Her audience on Thursday were treated into some great insights into her writing processes, including how and why she came to writing so late – an inspiring talk about following your dreams. She was in her forties and had never even tried to write, when her sister’s death from cancer made her realise she really ought to start doing what she wanted to do.
The result, she said, was a horse book that ended up having lots of sex in it, which got her an agent, but instructions to go away and try again. She was also given the advice not to ‘read around’ too much. She writes for a ‘young adult’ audience – a niche that is newly invented and her books do manage to successfully bridge that tricky gap by having as much appeal for adults as children.
This is probably why Meg Rosoff is also at the forefront of being one of the few children’s writers who have come down firmly in favour of age banding on books. She feels very strongly that children over a certain age will get a lot more out of her books.

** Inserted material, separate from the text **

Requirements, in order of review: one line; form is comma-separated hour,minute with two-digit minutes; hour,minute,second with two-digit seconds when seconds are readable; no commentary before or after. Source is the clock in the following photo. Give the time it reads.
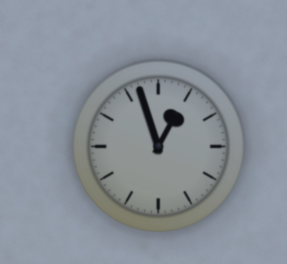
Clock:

It’s no real surprise to hear that she doesn’t plot her books implicitly beforehand, as they tend to fly off to new places with little sympathy or preparation for the reader. The cornerstone of the afternoon’s session, with an older and more feisty audience, was a masterclass in not being intimidated by the blank page.
She says her friend still has the email she sent while writing How I Live Now in which she said she felt things were getting a little boring and how she thought she’d introduce World War 3. As part of the lively afternoon session she also regaled her audience with plenty of entertaining stories about what life in advertising is really like.
Her vivid talk inspired bristling questions – from does she write her own blurbs to has she re-used characters in any of her books. And there was a scramble for books and signings for a full hour.
The ability to generate so much enthusiasm for taking a book away and reading it is a rich and rare talent. Those girls will take away so much from those books – whether they particularly love them or not – they will think about what went into them and all the other great and wise things the author said.
It was one of those occasions which reminds you that bookselling is such a pleasure and a privilege. So thanks to Donna, all the girls who took part, and to Meg Rosoff for such a brilliant and inspiring day.
It’s great that Abingdon’s efforts in this have been rewarded with such supremely good authors agreeing to speak to the schools. Another shortlisted author, Linzi Glass is to speak on Carnegie Day as well.
This year Mark has been invited to be on the judging panel and is really looking forward to being part of it all.